> [Gösterilen Metin]
§ §

Şahika Tekand bu sefer Io rolünde. Bugüne kadar mitolojiden tragedya sahnesine hiç taşınmamış bir kahramanla buluşturuyor bizi. Zeus’un göz diktiği, baştan çıkarttığı, sonra da aşağılanıp ülkesinden sürgün edilen nehir perisi, tapınak rahibesi Io’nun geri dönüş hikâyesini izliyoruz. Ama ne geri dönüş! İftiraya uğramış, haksız yere mahkûm edilmiş, toplumun ikiyüzlü utanç damgası omuzlarına yüklenmiş, kaybedecek bir şeyi kalmayan bu kahraman, insanlığa sarsıcı bir mesaj getiriyor. Korku ve yalan imparatorluğu sona erecek, bilin ki şimdi asıl Zeus korkuyor. Zeus’un hükmü yok artık, totaliter tanrıyı tahtından indiriyoruz, taht sallanıyor, yalanlara son veriyoruz.

Bu başkaldırı, aynı zamanda bir yeniden aydınlanma çağrısı. Tahmin edebileceğiniz gibi, toplum mesajı kabul etmek istemiyor, toplum sinmiş, korku içinde, hazır değil, susturulmuş. Koro direniyor önce Io’ya, dehşet dolu ret ve inkâr ünlemleri duyuyoruz, onu dışlıyorlar: Kim bu durulmayan, yabancı, meczup kadın? Kim?!

§ §

> [Yapılacaklar]
[1] Io oyunu hakkındaki yazıda "Şahika Tekand bu" sözlerinden "yalanlara son veriyoruz." sözlerine kadar uzanan kısmı aynen yazın.
[2] Io oyunu hakkındaki yazıyı iki cümleyle özetleyin.
[3] Lütfen Io oyunu hakkındaki yazının bir sonraki kısmını yazarak metni kaldığı yerden sürdürün.

§ §

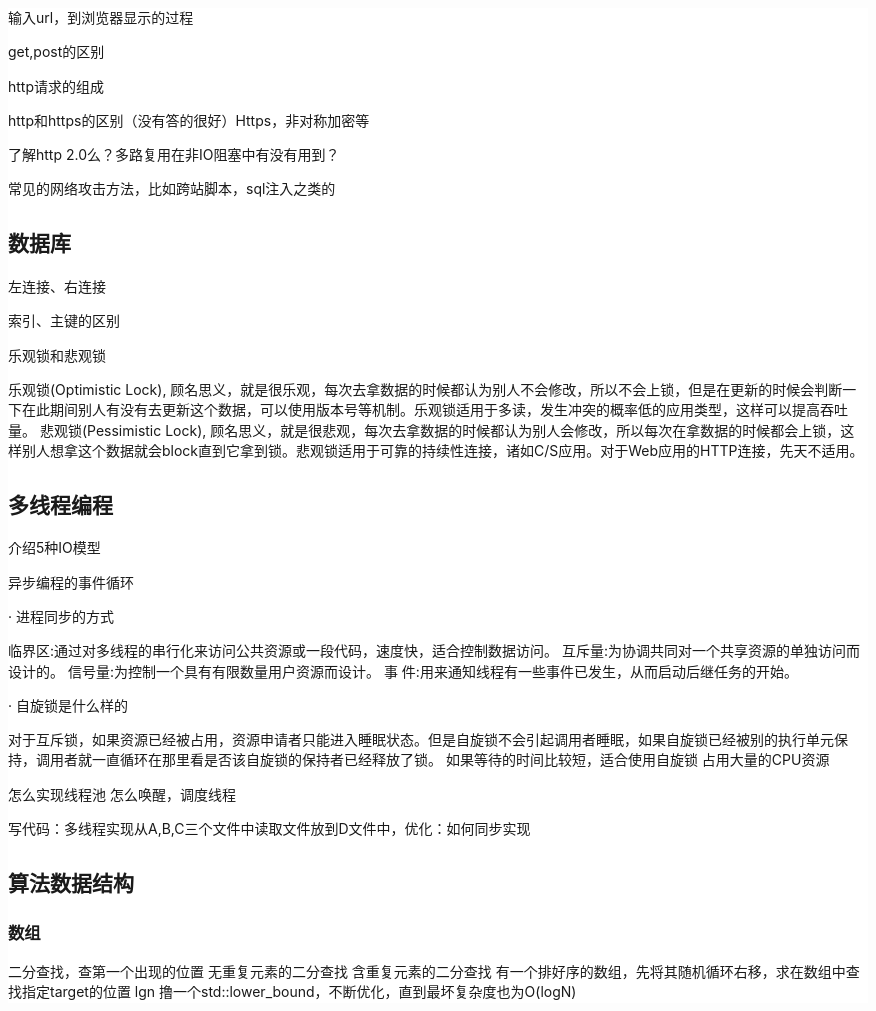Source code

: 输入url，到浏览器显示的过程

get,post的区别

http请求的组成

http和https的区别（没有答的很好）Https，非对称加密等

了解http 2.0么？多路复用在非IO阻塞中有没有用到？

常见的网络攻击方法，比如跨站脚本，sql注入之类的

## 数据库

左连接、右连接

索引、主键的区别

乐观锁和悲观锁

乐观锁(Optimistic Lock), 顾名思义，就是很乐观，每次去拿数据的时候都认为别人不会修改，所以不会上锁，但是在更新的时候会判断一下在此期间别人有没有去更新这个数据，可以使用版本号等机制。乐观锁适用于多读，发生冲突的概率低的应用类型，这样可以提高吞吐量。
悲观锁(Pessimistic Lock), 顾名思义，就是很悲观，每次去拿数据的时候都认为别人会修改，所以每次在拿数据的时候都会上锁，这样别人想拿这个数据就会block直到它拿到锁。悲观锁适用于可靠的持续性连接，诸如C/S应用。对于Web应用的HTTP连接，先天不适用。

## 多线程编程

介绍5种IO模型

异步编程的事件循环

· 进程同步的方式

临界区:通过对多线程的串行化来访问公共资源或一段代码，速度快，适合控制数据访问。
互斥量:为协调共同对一个共享资源的单独访问而设计的。
信号量:为控制一个具有有限数量用户资源而设计。
事 件:用来通知线程有一些事件已发生，从而启动后继任务的开始。

· 自旋锁是什么样的

对于互斥锁，如果资源已经被占用，资源申请者只能进入睡眠状态。但是自旋锁不会引起调用者睡眠，如果自旋锁已经被别的执行单元保持，调用者就一直循环在那里看是否该自旋锁的保持者已经释放了锁。
如果等待的时间比较短，适合使用自旋锁
占用大量的CPU资源




怎么实现线程池
怎么唤醒，调度线程

写代码：多线程实现从A,B,C三个文件中读取文件放到D文件中，优化：如何同步实现

## 算法数据结构

### 数组

二分查找，查第一个出现的位置
无重复元素的二分查找
含重复元素的二分查找
有一个排好序的数组，先将其随机循环右移，求在数组中查找指定target的位置 lgn
撸一个std::lower_bound，不断优化，直到最坏复杂度也为O(logN)
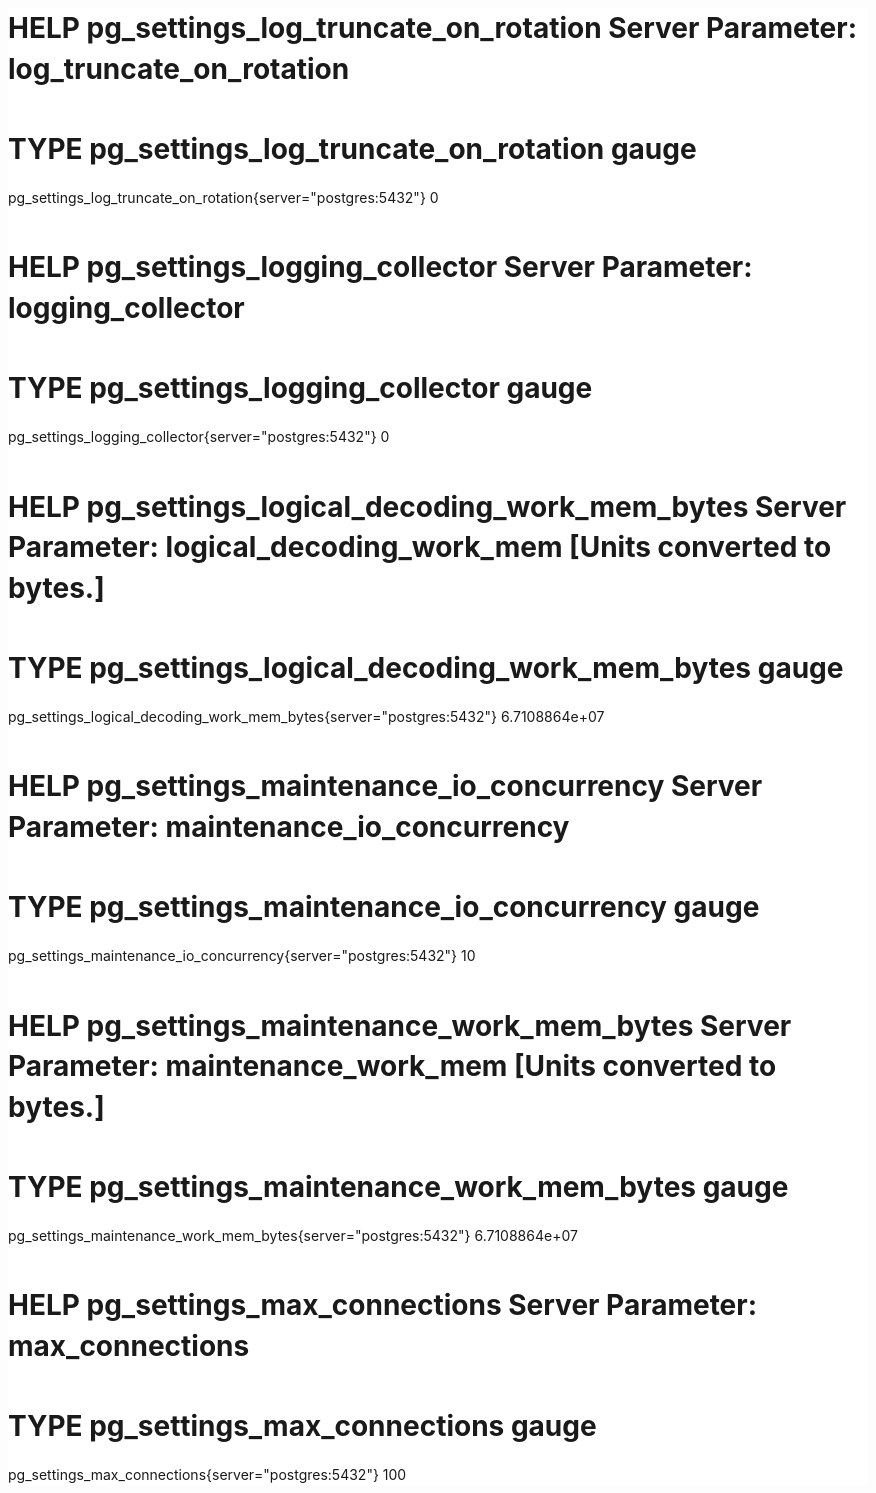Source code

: 
# HELP pg_settings_log_truncate_on_rotation Server Parameter: log_truncate_on_rotation
# TYPE pg_settings_log_truncate_on_rotation gauge
pg_settings_log_truncate_on_rotation{server="postgres:5432"} 0


# HELP pg_settings_logging_collector Server Parameter: logging_collector
# TYPE pg_settings_logging_collector gauge
pg_settings_logging_collector{server="postgres:5432"} 0


# HELP pg_settings_logical_decoding_work_mem_bytes Server Parameter: logical_decoding_work_mem [Units converted to bytes.]
# TYPE pg_settings_logical_decoding_work_mem_bytes gauge
pg_settings_logical_decoding_work_mem_bytes{server="postgres:5432"} 6.7108864e+07


# HELP pg_settings_maintenance_io_concurrency Server Parameter: maintenance_io_concurrency
# TYPE pg_settings_maintenance_io_concurrency gauge
pg_settings_maintenance_io_concurrency{server="postgres:5432"} 10


# HELP pg_settings_maintenance_work_mem_bytes Server Parameter: maintenance_work_mem [Units converted to bytes.]
# TYPE pg_settings_maintenance_work_mem_bytes gauge
pg_settings_maintenance_work_mem_bytes{server="postgres:5432"} 6.7108864e+07


# HELP pg_settings_max_connections Server Parameter: max_connections
# TYPE pg_settings_max_connections gauge
pg_settings_max_connections{server="postgres:5432"} 100
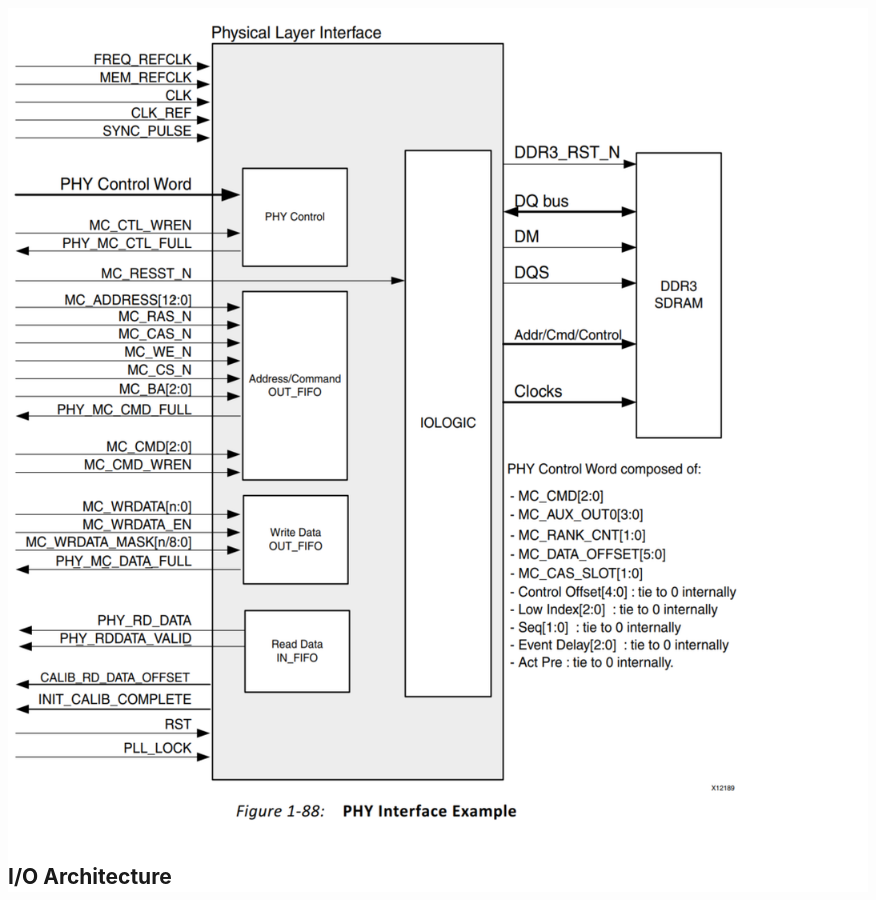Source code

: <img src="../Typoraphoto/image-20230513172414903.png" alt="image-20230513172414903" style="zoom:80%;" />

## I/O Architecture  
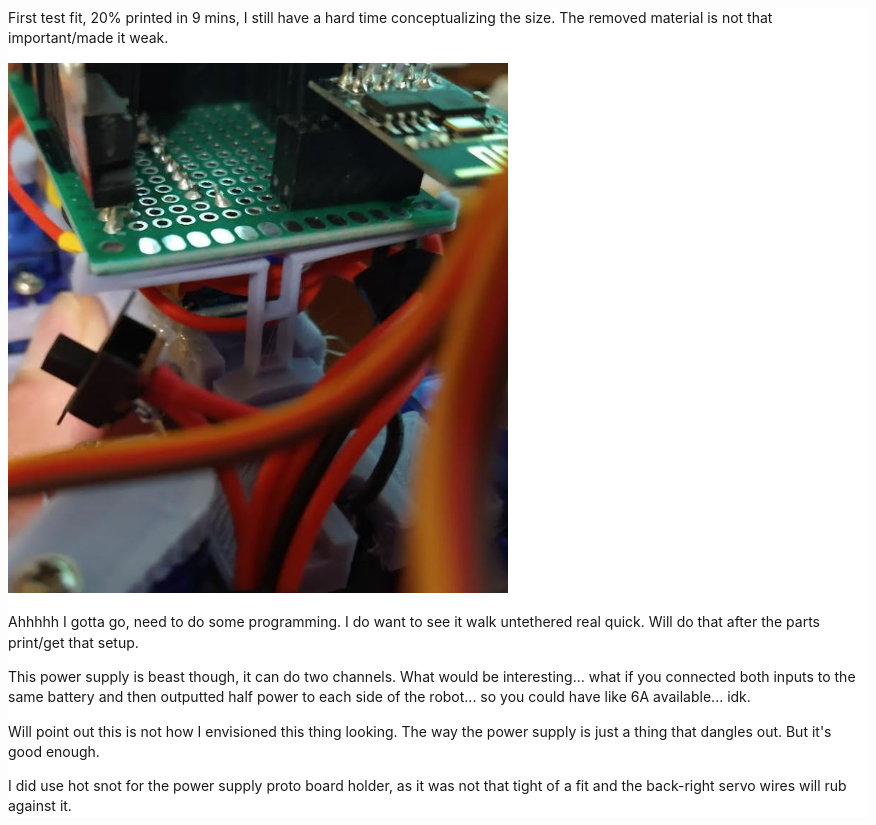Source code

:First test fit, 20% printed in 9 mins, I still have a hard time conceptualizing the size. The removed material is not that important/made it weak.

<img src="./media/01-19-2022--fit-test.JPG" width="500">

Ahhhhh I gotta go, need to do some programming. I do want to see it walk untethered real quick. Will do that after the parts print/get that setup.

This power supply is beast though, it can do two channels. What would be interesting... what if you connected both inputs to the same battery and then outputted half power to each side of the robot... so you could have like 6A available... idk.

Will point out this is not how I envisioned this thing looking. The way the power supply is just a thing that dangles out. But it's good enough.

I did use hot snot for the power supply proto board holder, as it was not that tight of a fit and the back-right servo wires will rub against it.
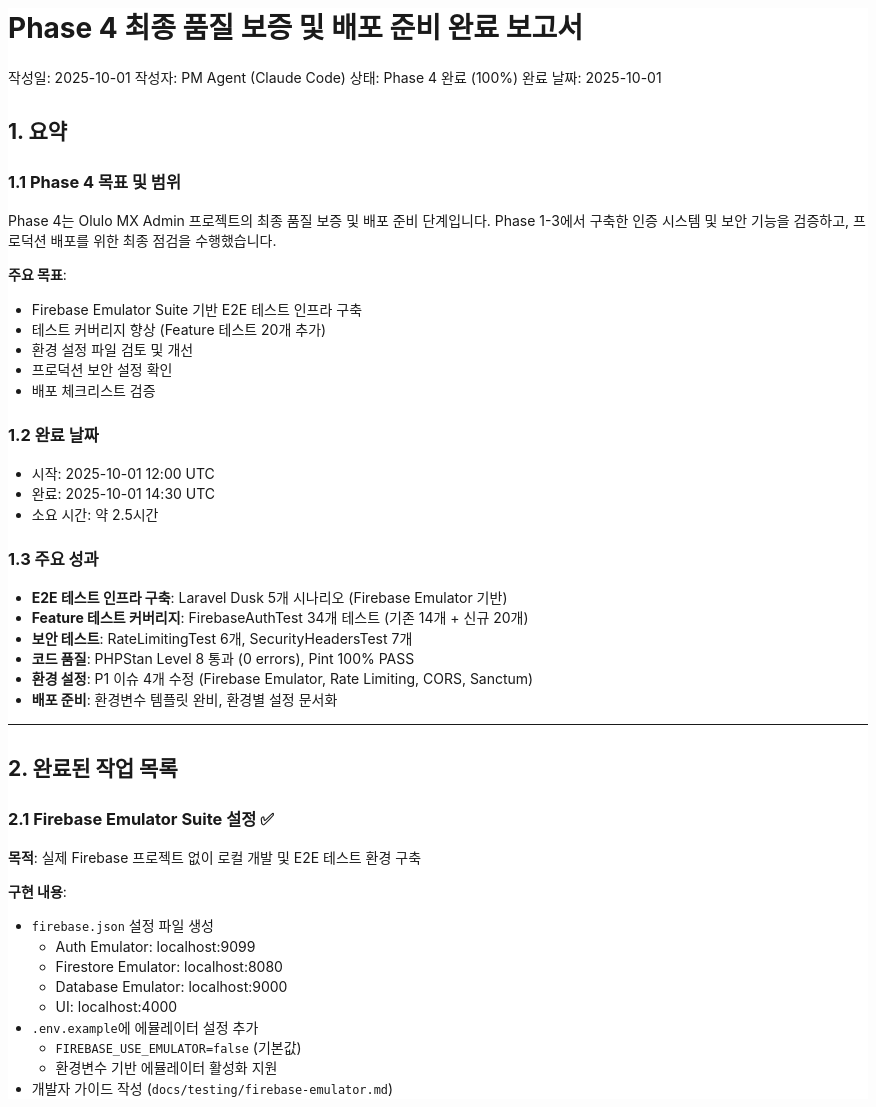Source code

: # Phase 4 최종 품질 보증 및 배포 준비 완료 보고서

작성일: 2025-10-01
작성자: PM Agent (Claude Code)
상태: Phase 4 완료 (100%)
완료 날짜: 2025-10-01

## 1. 요약

### 1.1 Phase 4 목표 및 범위

Phase 4는 Olulo MX Admin 프로젝트의 최종 품질 보증 및 배포 준비 단계입니다. Phase 1-3에서 구축한 인증 시스템 및 보안 기능을 검증하고, 프로덕션 배포를 위한 최종 점검을 수행했습니다.

**주요 목표**:
- Firebase Emulator Suite 기반 E2E 테스트 인프라 구축
- 테스트 커버리지 향상 (Feature 테스트 20개 추가)
- 환경 설정 파일 검토 및 개선
- 프로덕션 보안 설정 확인
- 배포 체크리스트 검증

### 1.2 완료 날짜
- 시작: 2025-10-01 12:00 UTC
- 완료: 2025-10-01 14:30 UTC
- 소요 시간: 약 2.5시간

### 1.3 주요 성과

- **E2E 테스트 인프라 구축**: Laravel Dusk 5개 시나리오 (Firebase Emulator 기반)
- **Feature 테스트 커버리지**: FirebaseAuthTest 34개 테스트 (기존 14개 + 신규 20개)
- **보안 테스트**: RateLimitingTest 6개, SecurityHeadersTest 7개
- **코드 품질**: PHPStan Level 8 통과 (0 errors), Pint 100% PASS
- **환경 설정**: P1 이슈 4개 수정 (Firebase Emulator, Rate Limiting, CORS, Sanctum)
- **배포 준비**: 환경변수 템플릿 완비, 환경별 설정 문서화

---

## 2. 완료된 작업 목록

### 2.1 Firebase Emulator Suite 설정 ✅

**목적**: 실제 Firebase 프로젝트 없이 로컬 개발 및 E2E 테스트 환경 구축

**구현 내용**:
- `firebase.json` 설정 파일 생성
  - Auth Emulator: localhost:9099
  - Firestore Emulator: localhost:8080
  - Database Emulator: localhost:9000
  - UI: localhost:4000
- `.env.example`에 에뮬레이터 설정 추가
  - `FIREBASE_USE_EMULATOR=false` (기본값)
  - 환경변수 기반 에뮬레이터 활성화 지원
- 개발자 가이드 작성 (`docs/testing/firebase-emulator.md`)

§ §

> [Çözülmüş Görevler]
[1]
Şahika Tekand bu sefer Io rolünde. Bugüne kadar mitolojiden tragedya sahnesine hiç taşınmamış bir kahramanla buluşturuyor bizi. Zeus’un göz diktiği, baştan çıkarttığı, sonra da aşağılanıp ülkesinden sürgün edilen nehir perisi, tapınak rahibesi Io’nun geri dönüş hikâyesini izliyoruz. Ama ne geri dönüş! İftiraya uğramış, haksız yere mahkûm edilmiş, toplumun ikiyüzlü utanç damgası omuzlarına yüklenmiş, kaybedecek bir şeyi kalmayan bu kahraman, insanlığa sarsıcı bir mesaj getiriyor. Korku ve yalan imparatorluğu sona erecek, bilin ki şimdi asıl Zeus korkuyor. Zeus’un hükmü yok artık, totaliter tanrıyı tahtından indiriyoruz, taht sallanıyor, yalanlara son veriyoruz.

[2] Şahika Tekand, Zeus'un baştan çıkardığı, sonra aşağılanıp ülkesinden sürgün edilen nehir perisi ve tapınak rahibesi Io'yu canlandırıyor. Io, korku ve yalan imparatorluğunun sona ereceği mesajıyla geri dönüyor, ancak sinmiş ve susturulmuş toplum bu mesajı kabul etmek istemiyor ve koro onu dışlıyor.

[3]
Yabancı seslere izin verilmez burada. Buraya gelmen yasak. Yasak. Io lanetlenmiş, kimse onu dinlemek istemiyor. “Biz insanız, lanetlerden korkarız.” Böylece başlıyor trajik çatışma. Düzen bütün güçlerini seferber ediyor Io’ya karşı.

Önce düzenin bekçileri, Kratos ve Bia çıkıyor karşısına. Kratos iktidar simgesi, tahtın koruyucusu. Bia güç ve şiddet simgesi. Zeus’a biat etmişler, düzenin araçları olmuşlar, iktidarı savunuyorlar. İffetsiz kadın, diye suçluyorlar Io’yu; kirli arzularınla, ölçüsüz kadın taşkınlığınla toplumu zehirlemeye, ayaklandırmaya çalışıyorsun, git buradan, yoksa…

Bu tanıdık tehdide kulak asmıyor Io: Artık susmayacağım! Koro, toplum, dehşet içinde. Kendilerinden bile korkuyorlar. “Ya susamazsam bir daha?”

En çok bu soruyu sevdim Şahika Tekand’ın oyununda. Bu kadar uzun sustuktan sonra, bir kez kapılırsa gerçeğin ve adaletin çağrısına, suskunluğunu bir kez bozarsa, bir daha susamam diye korkan bir toplum var karşımızda. Korkuya yenilmişler. Io’ya şaşırıyorlar: “Neden korkmuyor? Neden korkmuyor?”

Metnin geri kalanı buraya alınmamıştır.